Longest Strictly Increasing or Strictly Decreasing Subarray

What is this problem about?

This problem gives you an array of integers and asks you to find the length of the longest contiguous subarray that is either strictly increasing or strictly decreasing. For example, in [1, 4, 3, 2, 5], [1, 4] is strictly increasing (length 2), and [4, 3, 2] is strictly decreasing (length 3). The answer would be 3.

Why is this asked in interviews?

This is a classic introductory array traversal problem. Interviewers use it as a warm-up or screening question because it tests fundamental loop constructs and variable management. It evaluates whether a candidate can track multiple running states (increasing vs. decreasing) simultaneously in a single pass without getting their logic tangled.

Algorithmic pattern used

The best approach uses a Single Pass / Sliding Window pattern. You iterate through the array once, maintaining two counters: one for the current strictly increasing sequence and one for the current strictly decreasing sequence. If the next number is greater, you increment the increasing counter and reset the decreasing counter to 1. If it's smaller, you increment the decreasing counter and reset the increasing counter. If they are equal, you reset both.

Example explanation

Array: [5, 4, 4, 7, 8] Initialize: inc = 1, dec = 1, max_len = 1.

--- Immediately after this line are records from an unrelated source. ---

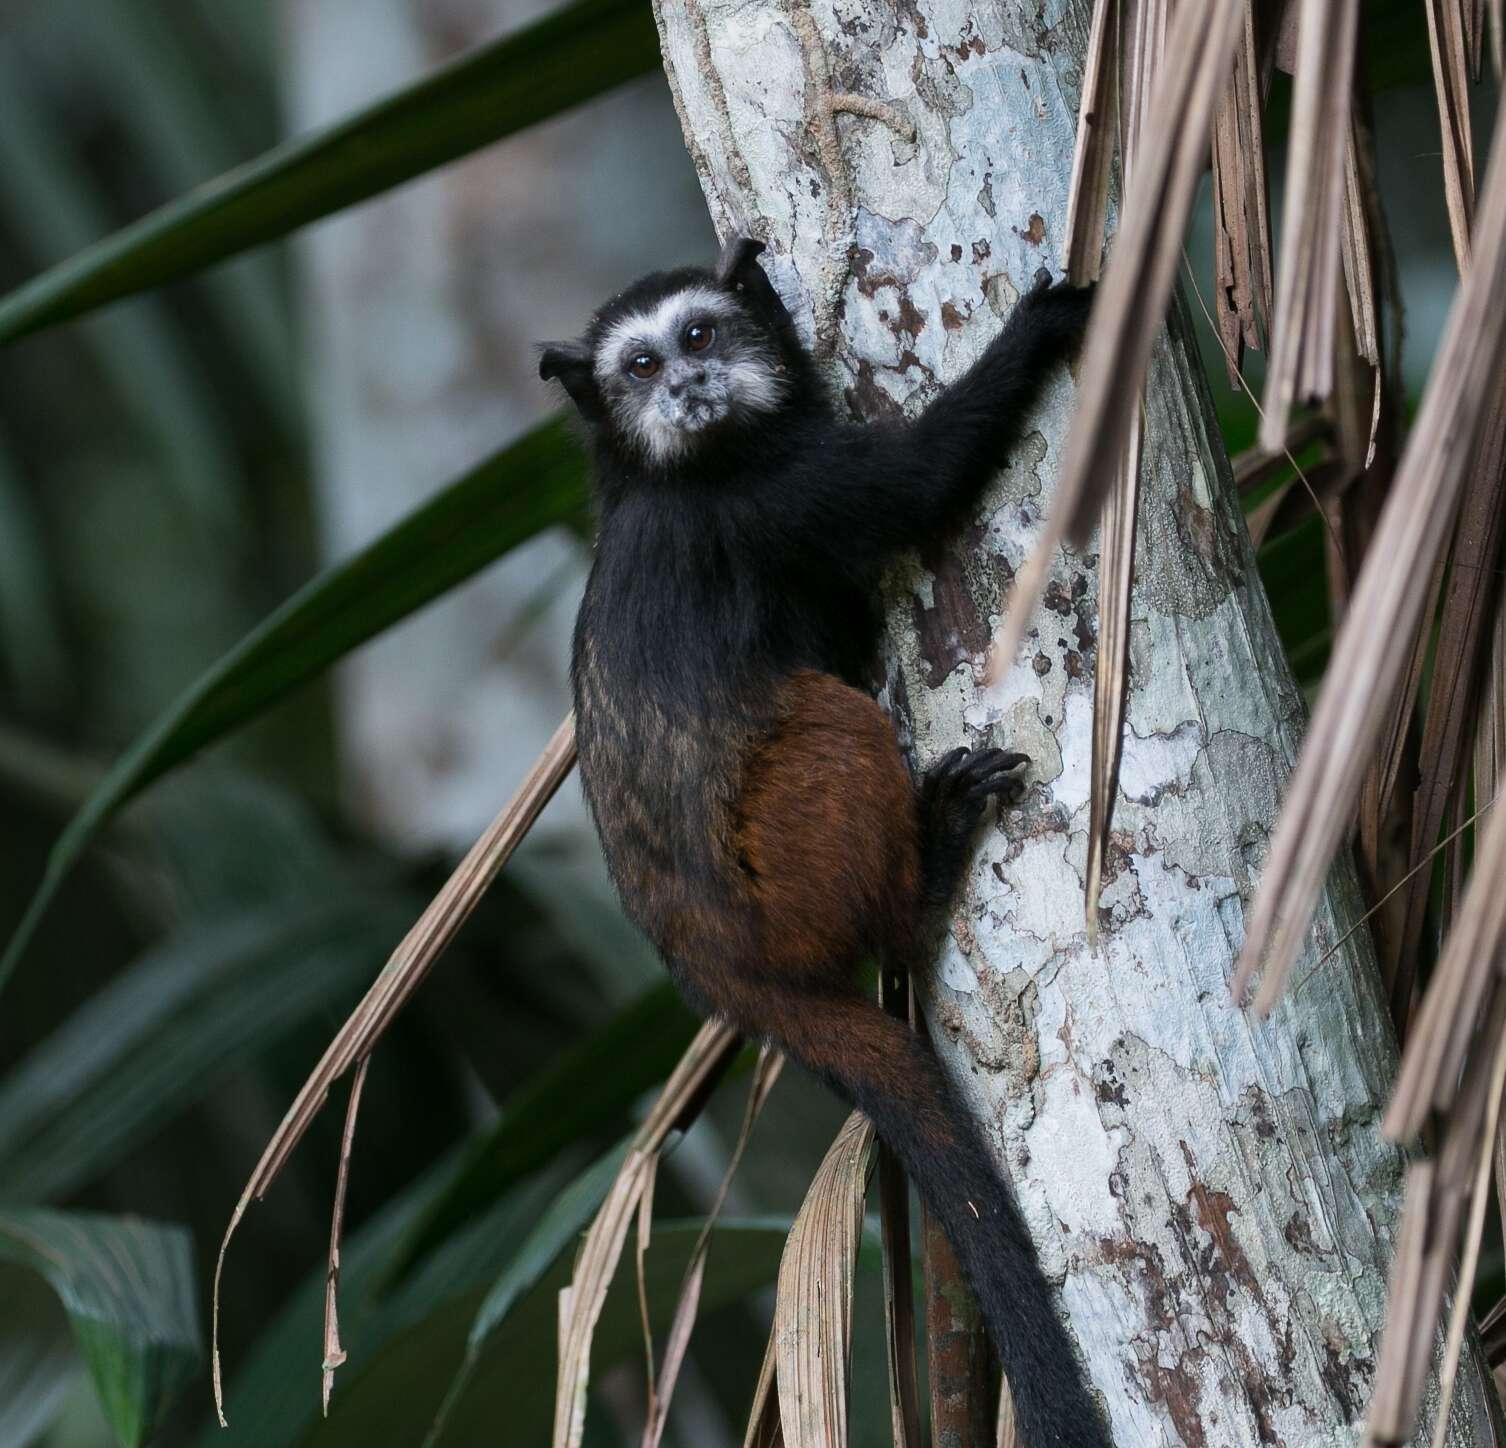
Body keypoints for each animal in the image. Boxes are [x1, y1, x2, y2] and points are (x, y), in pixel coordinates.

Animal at [542, 238, 1108, 1446]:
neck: (663, 475)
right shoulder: (761, 501)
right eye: (642, 365)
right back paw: (925, 877)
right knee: (830, 722)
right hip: (788, 878)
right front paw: (1043, 326)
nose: (688, 387)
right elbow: (915, 484)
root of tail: (725, 972)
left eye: (700, 336)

  • Compare 5 and 4: 4 is smaller. dec becomes 2. inc resets to 1. max_len = 2.
  • Compare 4 and 4: Equal! Both inc and dec reset to 1.
  • Compare 4 and 7: 7 is greater. inc becomes 2. dec resets to 1. max_len = 2.
  • Compare 7 and 8: 8 is greater. inc becomes 3. dec resets to 1. max_len = 3. The maximum length across the entire array is 3 (from [4, 7, 8]).

Common mistakes candidates make

Candidates sometimes forget to handle adjacent duplicate numbers properly. If two numbers are identical (e.g., [2, 2]), the sequence is neither strictly increasing nor strictly decreasing. Failing to reset the counters to 1 upon finding duplicates will result in an artificially inflated length. Another common error is forgetting to initialize the max_len to 1 for non-empty arrays.

Interview preparation tip

For this interview pattern, prioritize clean, readable code. You can easily solve this in one loop with a few simple if-else if-else statements. Avoid writing two completely separate loops (one for increasing, one for decreasing), as doing it in one pass demonstrates better engineering maturity and code conciseness.